The technical work completed by Taseko in recent years has been extensive and has de-risked the project significantly. The PTF operated successfully over an 18-month period and provided a valuable opportunity to test operational controls and strategies which will be applied in future commercial operations. In addition, a more sophisticated leaching model has been developed and calibrated to the PTF wellfield performance. This detailed modelling data, along with updated costing, has been used to update assumptions for the ramp up and operation of the commercial wellfield and processing facility.

Project Highlights:

  • Net present value of US$930 million (after-tax, at an 8% discount rate).
  • Internal rate of return of 47% (after-tax).
  • Payback period of 2.6 years.
  • Operating costs (C1) of US$1.11 per lb of copper.
  • Annual production capacity of 85 million lb of LME grade “A” cathode copper. • 22-year mine life.
  • Total life of mine production of 1.5 billion lb of copper.
  • Total estimated initial capital cost of US$232 million remaining.
  • Long-term copper price of US$3.75 per lb.

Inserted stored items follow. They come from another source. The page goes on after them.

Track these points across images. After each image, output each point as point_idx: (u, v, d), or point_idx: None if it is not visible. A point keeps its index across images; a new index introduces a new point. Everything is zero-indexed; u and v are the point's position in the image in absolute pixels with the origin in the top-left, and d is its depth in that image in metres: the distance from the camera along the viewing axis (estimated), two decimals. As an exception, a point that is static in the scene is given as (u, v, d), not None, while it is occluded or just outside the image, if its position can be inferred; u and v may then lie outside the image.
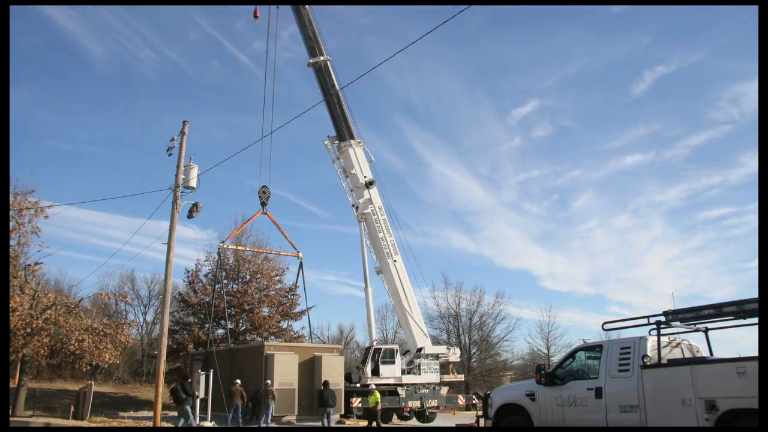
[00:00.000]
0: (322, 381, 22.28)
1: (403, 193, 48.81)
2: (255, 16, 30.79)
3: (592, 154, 43.03)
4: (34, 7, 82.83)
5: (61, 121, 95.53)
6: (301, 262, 31.60)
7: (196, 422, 21.54)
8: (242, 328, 39.77)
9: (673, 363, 10.18)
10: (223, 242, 32.93)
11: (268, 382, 22.63)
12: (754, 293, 9.52)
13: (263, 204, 29.48)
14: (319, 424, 23.20)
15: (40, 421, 25.34)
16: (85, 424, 24.03)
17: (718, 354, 11.26)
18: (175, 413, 19.42)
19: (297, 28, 31.73)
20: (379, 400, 22.82)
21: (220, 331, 38.89)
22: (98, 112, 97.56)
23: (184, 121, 21.28)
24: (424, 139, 43.73)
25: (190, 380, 20.80)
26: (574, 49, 42.71)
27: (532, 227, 51.64)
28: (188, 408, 18.62)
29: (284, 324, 40.06)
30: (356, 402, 26.79)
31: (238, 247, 37.66)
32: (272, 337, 38.73)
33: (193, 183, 20.71)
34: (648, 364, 10.13)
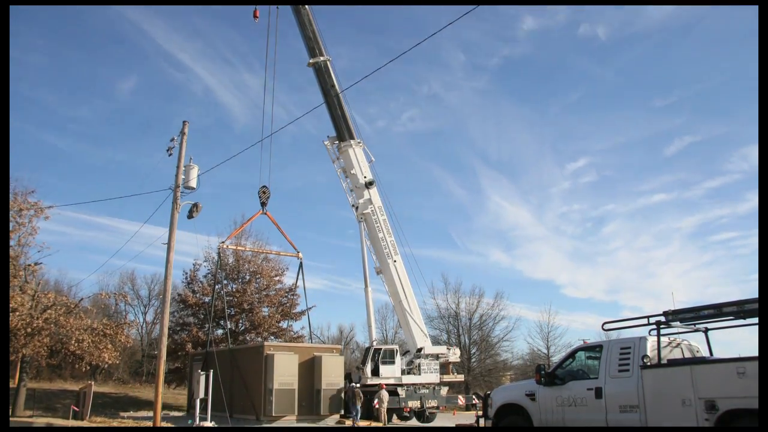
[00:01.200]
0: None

Stuart McDonald, President & CEO of Taseko, stated, “Despite global cost inflation in recent years, the Florence Copper Project continues to demonstrate robust economics and remains one of the lowest capital intensity copper development projects in the world. The operational experience and technical information that we gained through the PTF testwork has been invaluable and we’re well positioned to build and operate the commercial-scale ISCR facility. The new Technical Report includes updated capital cost estimates based on detailed engineering and recent contractor and vendor quotations. The main cost increases relate to construction labour and wellfield drilling costs which impact both initial and sustaining capital costs. The inflationary environment we have been in has also driven copper prices higher. With a lack of new mines being developed today and copper’s critical role in the global energy transition, the long-term price outlook remains very attractive for copper producers. The low-carbon, low impact production method at Florence Copper is expected to make it a preferred supplier of green, low carbon copper in the US domestic market. With procurement of long-lead items well advanced, we are ready to commence construction of the commercial facility following the issuance of the final UIC permit in the coming months.”